WHAT NEEDS TO BE DONE >>
Write out every line of the records below verbatim, omitting the pictures.
* BEGIN GIVEN RECORDS *
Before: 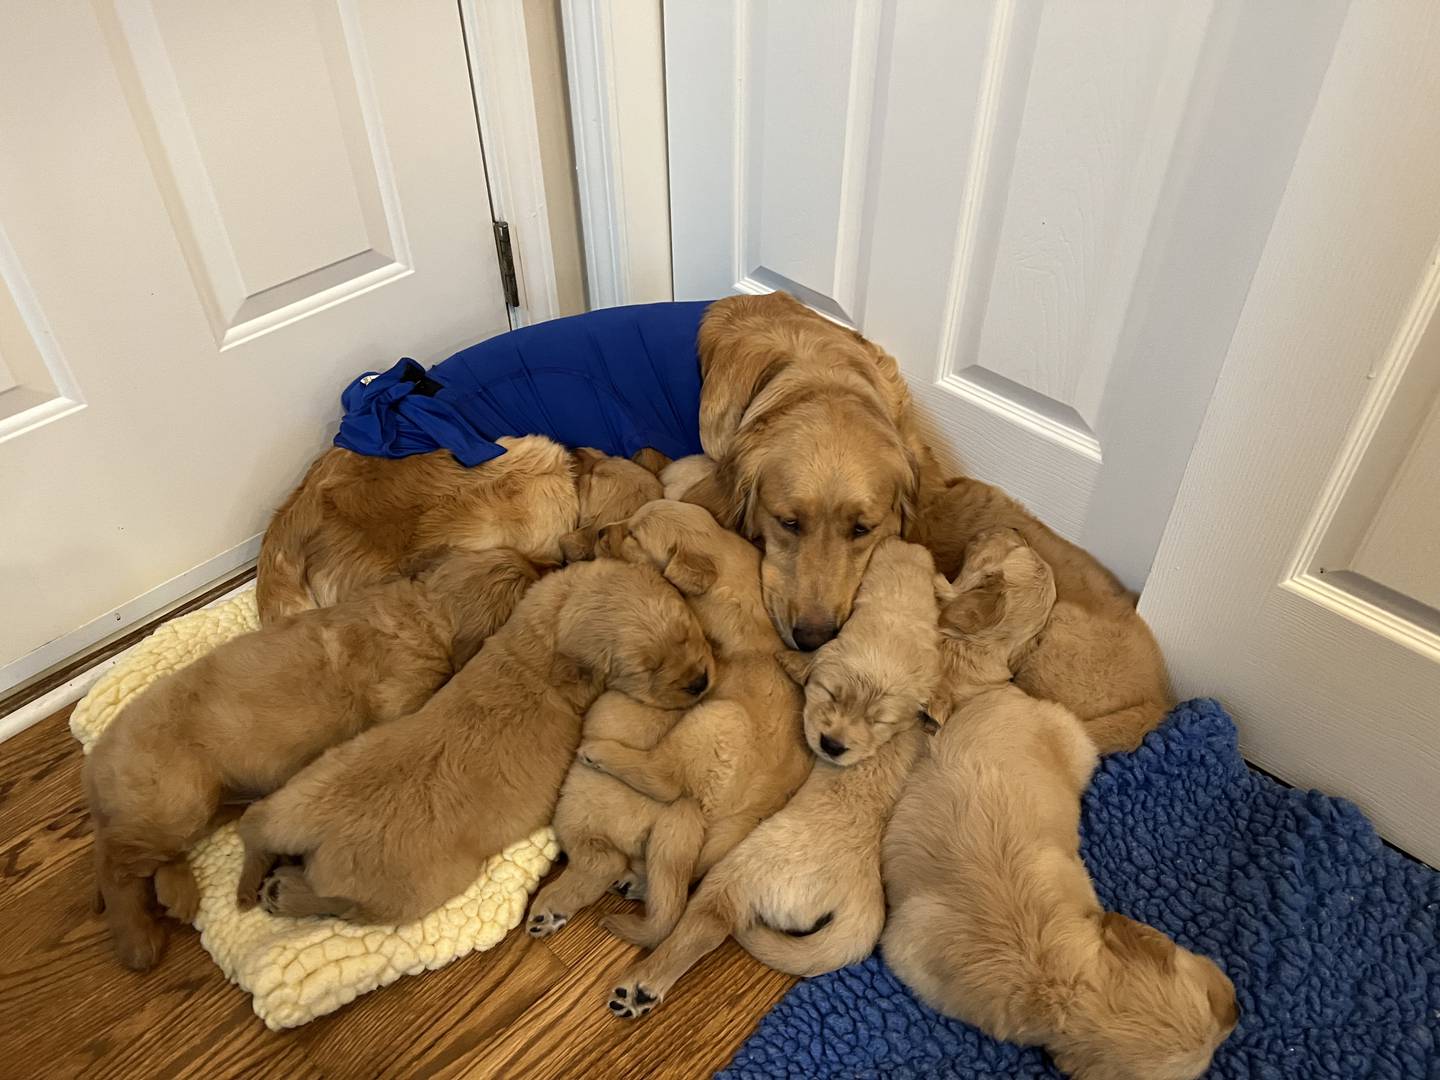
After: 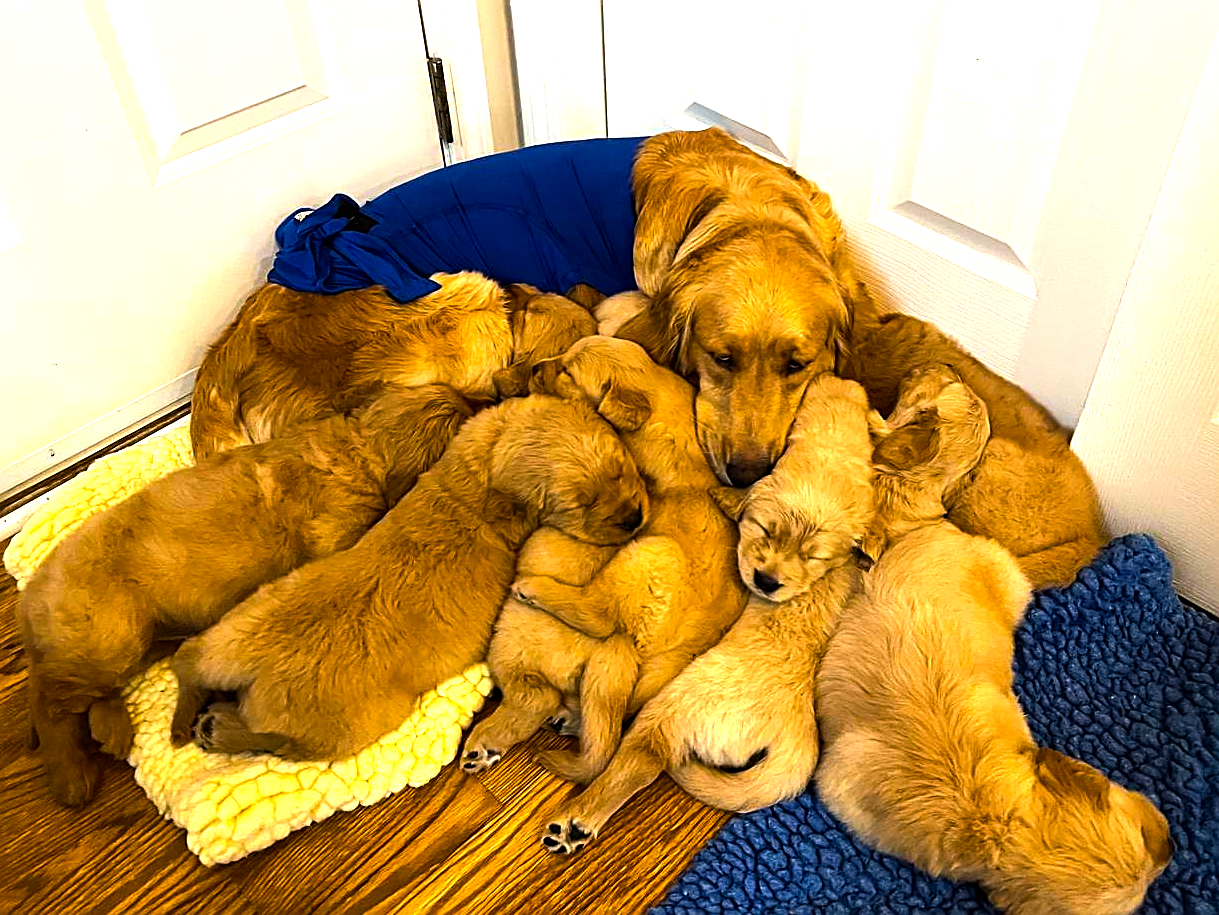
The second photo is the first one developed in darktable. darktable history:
crop and rotate: left 4.651%, top 15.261%, right 10.675%
color balance rgb: highlights gain › chroma 2.075%, highlights gain › hue 71.5°, perceptual saturation grading › global saturation 24.964%, perceptual brilliance grading › highlights 9.813%, perceptual brilliance grading › shadows -4.743%, global vibrance 20%
tone equalizer: -8 EV -0.775 EV, -7 EV -0.667 EV, -6 EV -0.582 EV, -5 EV -0.362 EV, -3 EV 0.375 EV, -2 EV 0.6 EV, -1 EV 0.674 EV, +0 EV 0.761 EV, edges refinement/feathering 500, mask exposure compensation -1.26 EV, preserve details no
sharpen: amount 0.478
exposure: black level correction 0, exposure 0.199 EV, compensate highlight preservation false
* END GIVEN RECORDS *
SOLUTION TO THE EXERCISE >>
Before: 
After: 
The second photo is the first one developed in darktable. darktable history:
crop and rotate: left 4.651%, top 15.261%, right 10.675%
color balance rgb: highlights gain › chroma 2.075%, highlights gain › hue 71.5°, perceptual saturation grading › global saturation 24.964%, perceptual brilliance grading › highlights 9.813%, perceptual brilliance grading › shadows -4.743%, global vibrance 20%
tone equalizer: -8 EV -0.775 EV, -7 EV -0.667 EV, -6 EV -0.582 EV, -5 EV -0.362 EV, -3 EV 0.375 EV, -2 EV 0.6 EV, -1 EV 0.674 EV, +0 EV 0.761 EV, edges refinement/feathering 500, mask exposure compensation -1.26 EV, preserve details no
sharpen: amount 0.478
exposure: black level correction 0, exposure 0.199 EV, compensate highlight preservation false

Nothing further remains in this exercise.